> **Prompt**
Lines from the material below that hold the string "next" are what is needed; copy each of them.
####
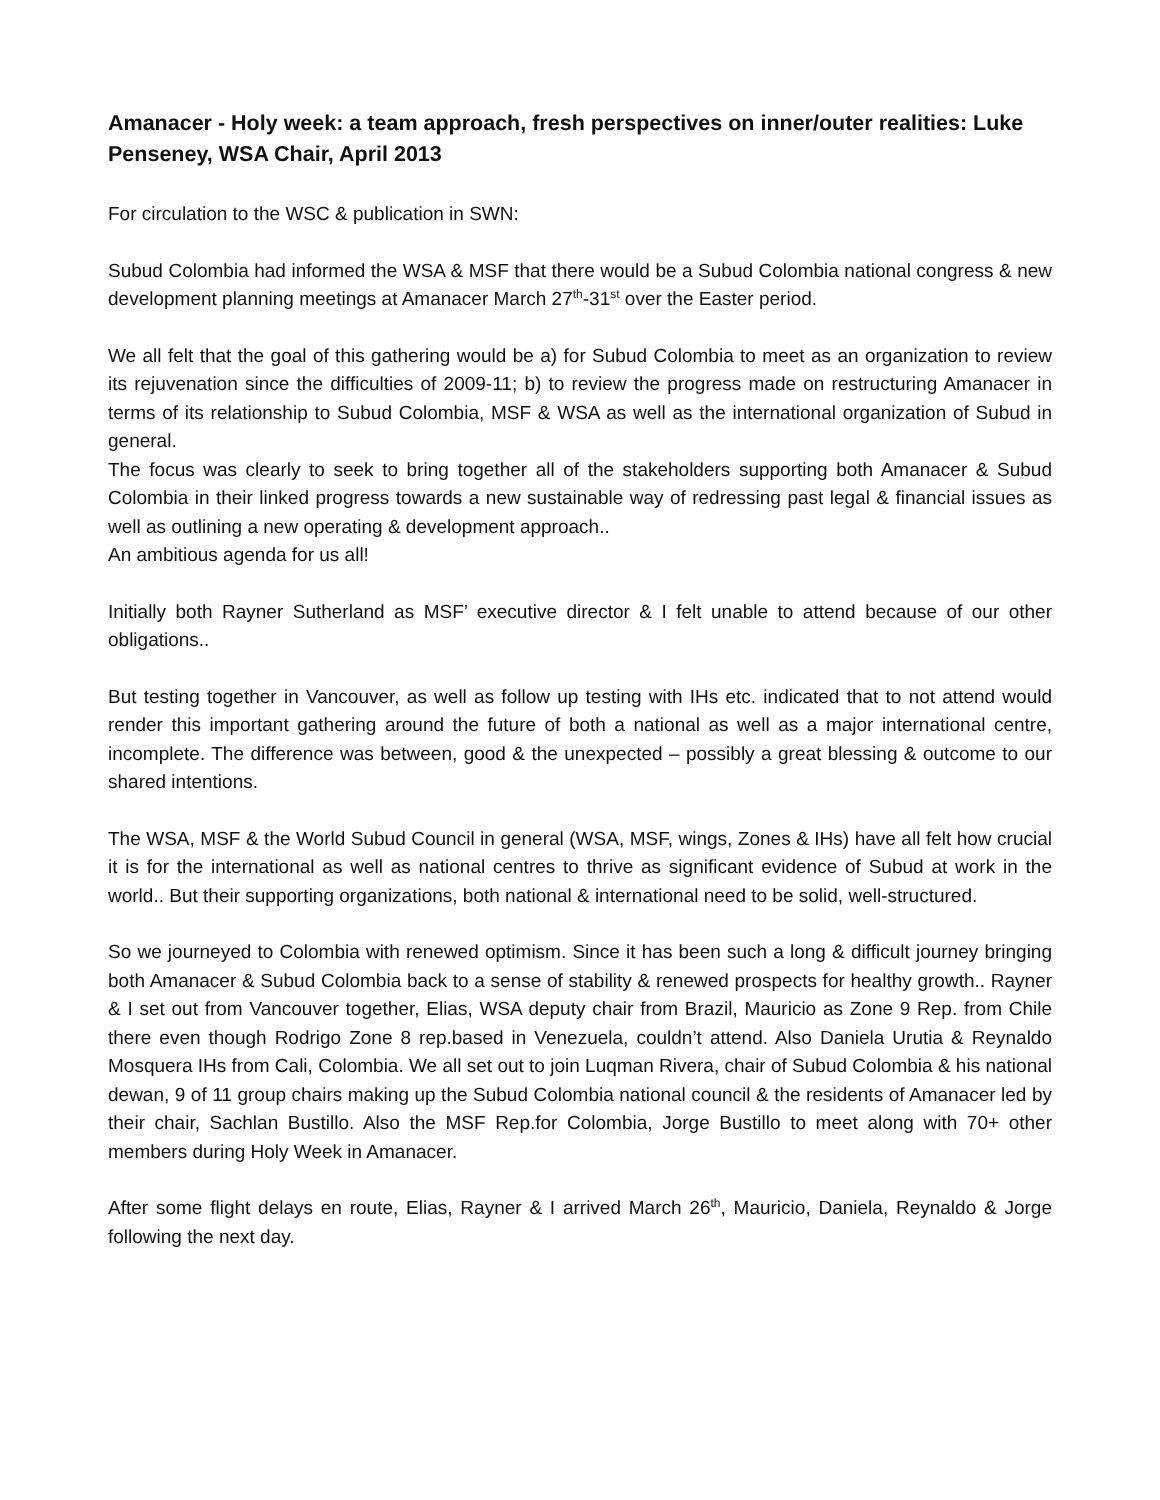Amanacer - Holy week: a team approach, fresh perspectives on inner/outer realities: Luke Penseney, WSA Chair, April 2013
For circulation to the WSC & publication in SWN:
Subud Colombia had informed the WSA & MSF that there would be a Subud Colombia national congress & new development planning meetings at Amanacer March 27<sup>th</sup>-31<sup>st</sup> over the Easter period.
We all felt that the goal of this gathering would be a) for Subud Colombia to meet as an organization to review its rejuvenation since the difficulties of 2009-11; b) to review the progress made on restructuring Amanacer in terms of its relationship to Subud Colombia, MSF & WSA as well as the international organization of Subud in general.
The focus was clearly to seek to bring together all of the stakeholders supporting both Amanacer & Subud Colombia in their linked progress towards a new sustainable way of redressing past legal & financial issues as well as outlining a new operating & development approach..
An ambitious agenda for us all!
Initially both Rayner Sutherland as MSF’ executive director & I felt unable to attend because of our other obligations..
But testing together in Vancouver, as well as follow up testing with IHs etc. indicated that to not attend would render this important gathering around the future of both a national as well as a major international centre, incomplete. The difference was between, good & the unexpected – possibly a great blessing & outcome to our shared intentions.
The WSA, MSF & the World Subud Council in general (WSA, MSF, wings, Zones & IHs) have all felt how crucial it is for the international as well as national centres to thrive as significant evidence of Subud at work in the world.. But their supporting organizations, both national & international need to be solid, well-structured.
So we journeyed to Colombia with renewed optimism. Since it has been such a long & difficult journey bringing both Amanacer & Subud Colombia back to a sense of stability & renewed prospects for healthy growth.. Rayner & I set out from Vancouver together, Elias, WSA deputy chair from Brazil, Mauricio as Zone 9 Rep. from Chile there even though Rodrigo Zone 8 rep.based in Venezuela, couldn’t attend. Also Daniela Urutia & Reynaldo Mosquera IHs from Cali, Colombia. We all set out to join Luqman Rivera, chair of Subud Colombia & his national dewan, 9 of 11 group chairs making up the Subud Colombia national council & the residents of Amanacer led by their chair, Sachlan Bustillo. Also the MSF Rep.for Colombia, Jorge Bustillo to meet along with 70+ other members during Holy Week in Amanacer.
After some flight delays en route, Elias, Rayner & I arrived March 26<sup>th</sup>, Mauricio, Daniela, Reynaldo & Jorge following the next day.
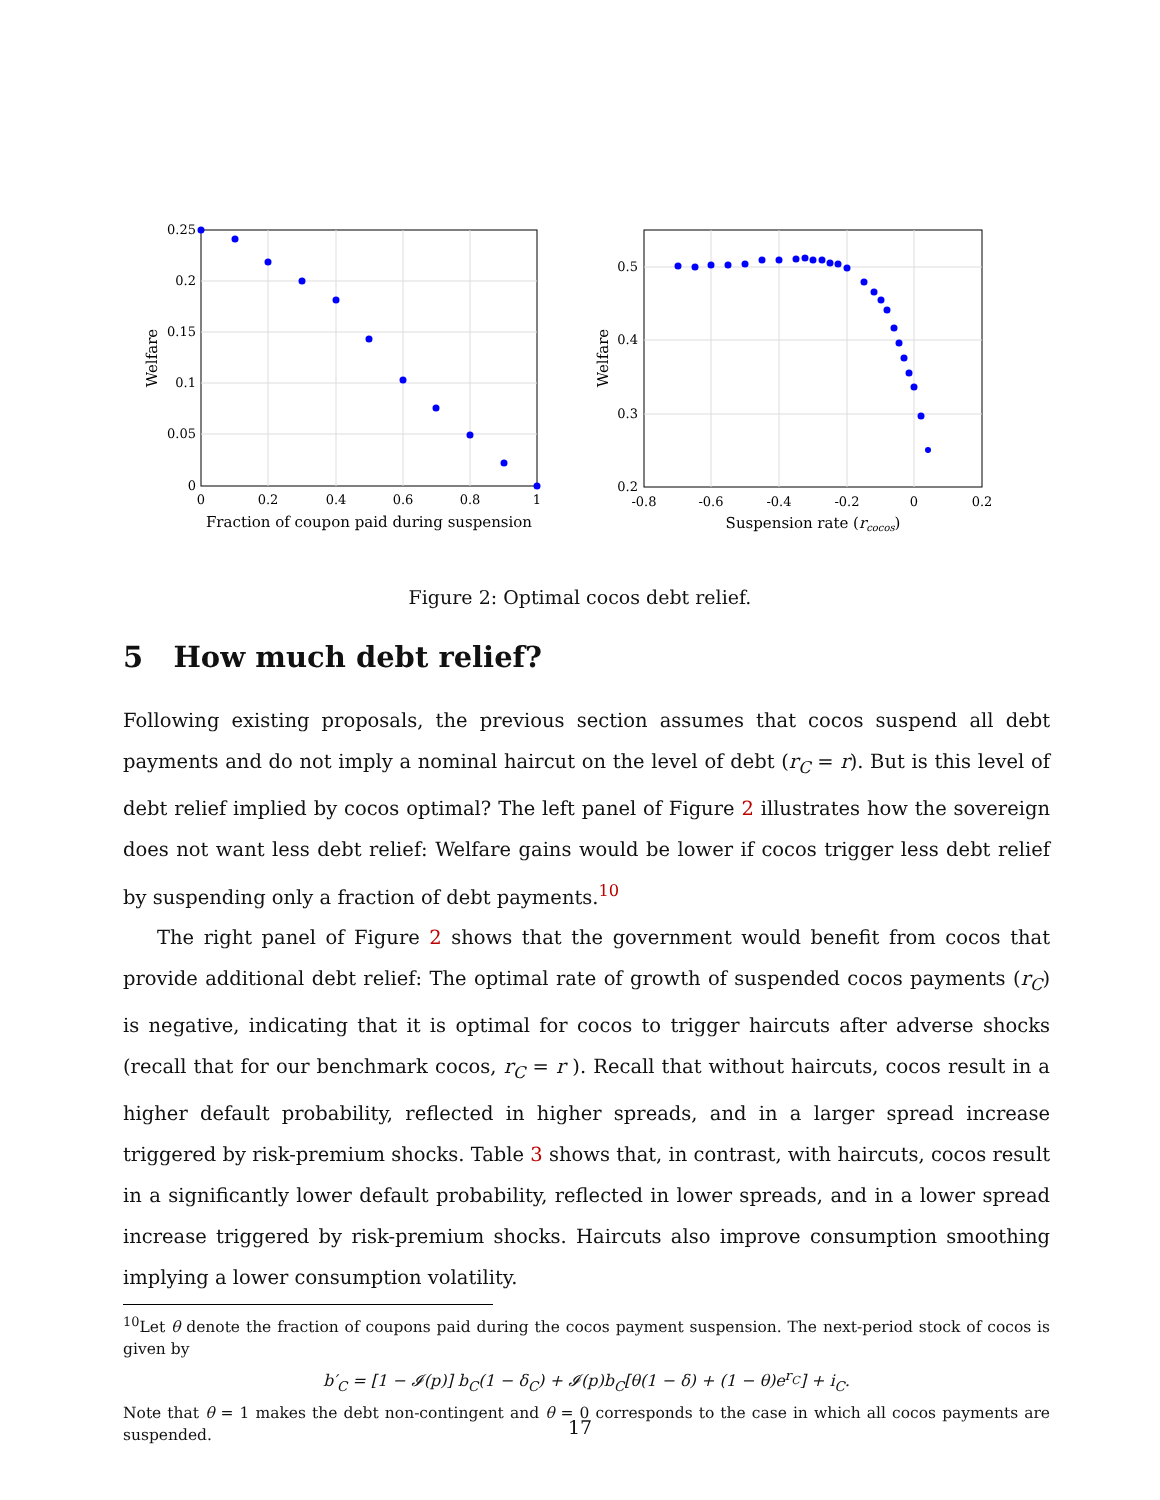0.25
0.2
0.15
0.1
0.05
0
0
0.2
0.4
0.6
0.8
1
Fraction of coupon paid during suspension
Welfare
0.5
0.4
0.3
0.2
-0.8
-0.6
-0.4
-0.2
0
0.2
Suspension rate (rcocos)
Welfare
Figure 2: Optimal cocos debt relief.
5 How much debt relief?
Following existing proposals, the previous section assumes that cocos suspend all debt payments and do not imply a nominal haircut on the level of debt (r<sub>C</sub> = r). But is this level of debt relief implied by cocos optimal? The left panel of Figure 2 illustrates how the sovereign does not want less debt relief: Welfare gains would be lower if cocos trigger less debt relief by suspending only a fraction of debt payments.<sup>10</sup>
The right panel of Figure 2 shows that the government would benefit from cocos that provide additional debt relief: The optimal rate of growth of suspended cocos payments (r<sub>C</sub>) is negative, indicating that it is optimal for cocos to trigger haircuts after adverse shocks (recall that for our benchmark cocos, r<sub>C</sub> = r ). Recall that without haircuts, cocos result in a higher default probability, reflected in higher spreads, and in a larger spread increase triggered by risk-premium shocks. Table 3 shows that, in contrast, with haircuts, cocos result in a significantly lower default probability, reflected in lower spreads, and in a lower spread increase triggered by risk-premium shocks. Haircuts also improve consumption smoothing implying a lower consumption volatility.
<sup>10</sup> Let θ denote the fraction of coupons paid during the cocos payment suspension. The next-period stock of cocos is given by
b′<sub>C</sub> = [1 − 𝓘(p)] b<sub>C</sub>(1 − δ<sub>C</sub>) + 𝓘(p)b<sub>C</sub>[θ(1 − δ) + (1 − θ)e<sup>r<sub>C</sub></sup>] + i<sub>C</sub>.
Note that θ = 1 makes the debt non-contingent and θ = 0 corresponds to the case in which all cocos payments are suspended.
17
####
> **Solution**
After some flight delays en route, Elias, Rayner & I arrived March 26<sup>th</sup>, Mauricio, Daniela, Reynaldo & Jorge following the next day.
<sup>10</sup> Let θ denote the fraction of coupons paid during the cocos payment suspension. The next-period stock of cocos is given by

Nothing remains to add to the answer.